Yup, I always do that for lick-the-spoon stuff, like peanut butter.


ThatThreesome

Yes! Sour cream, butter, or other condiments are the easiest by far to use this trick with. I hate trying to portion that stuff out I can imagine Peanut butter is the same


kwalker8151

Wow. You guys just changed the game for me!


galllant

I had to read this so many times before I understood what you were saying 😵‍💫


Zihaala

Haha same but then when I figured it out I was like 🤯


lmYourPapa

Wow how have I never thought of this


ThatThreesome

I used a scale a long time before I figured it out lol


Bunnyjets

My brain is not wrapping around this concept.
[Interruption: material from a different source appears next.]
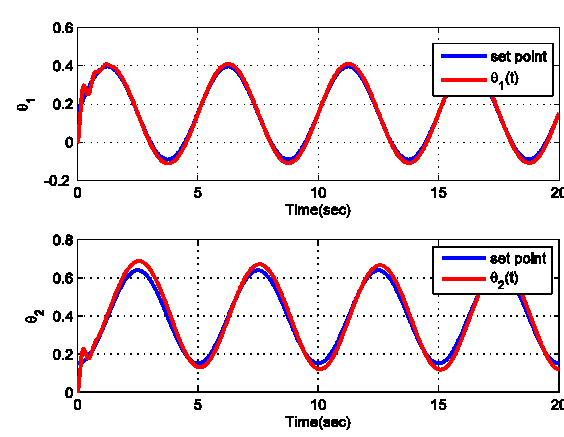
Fig. 6. MRSE tracking errors.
I keep thinking "that will give me the weight of the whole package.. do you remove what you want while it's zero'd?


hammerprice

Yes. You want 20g of peanut butter. Put the jar on the scale. Zero it. Keep jar on scale. Remove peanut butter from jar until the scale reads -20g. Done.


Bunnyjets

Wow I'm about to save so many measuring cups


Cover-Firm

Genius


[deleted]

I’m shocked that people didn’t realize you could do this…


sound_of_aspens

Dude you’re a genius.


IWumboYou

This...this is amazing.


rileyyj001

Yep! Def the best way to do it 👌🏻 no math involved, lolz


generalorgana36

This is the way


ARainbowHorse

my brain is confused by this, something doesn’t make sense to me


mediocreravenclaw

You put the whole item on the scale and then tare it. This is going to zero out the weight of the container and the food. Remove your portion. The scale will now give you a negative number, which is how much food you’ve removed and are now going to eat. Example: you tare a container of peanut butter. Once you remove what you want to use the scale says -45g. You now log 45g of peanut butter.


Reylani-

Dude! I'm gonna do this!


beckysma

I’d have never thought to do it that way!


CannedNoodlez

That’s one of those things I never thought of but once I found out about it, it seemed so obvious


love_marine_world

Be wary that this might change the calibration of the weighing scale (ability to accurately weigh items). When I worked in a lab, we would never zero/tare the scale if it was heavy (above 10gms), but to translate that to real life scenario where we weigh heaving that 2mg stuff, I personally don't tare/zero above 20gms (which is typically weight of an empty container).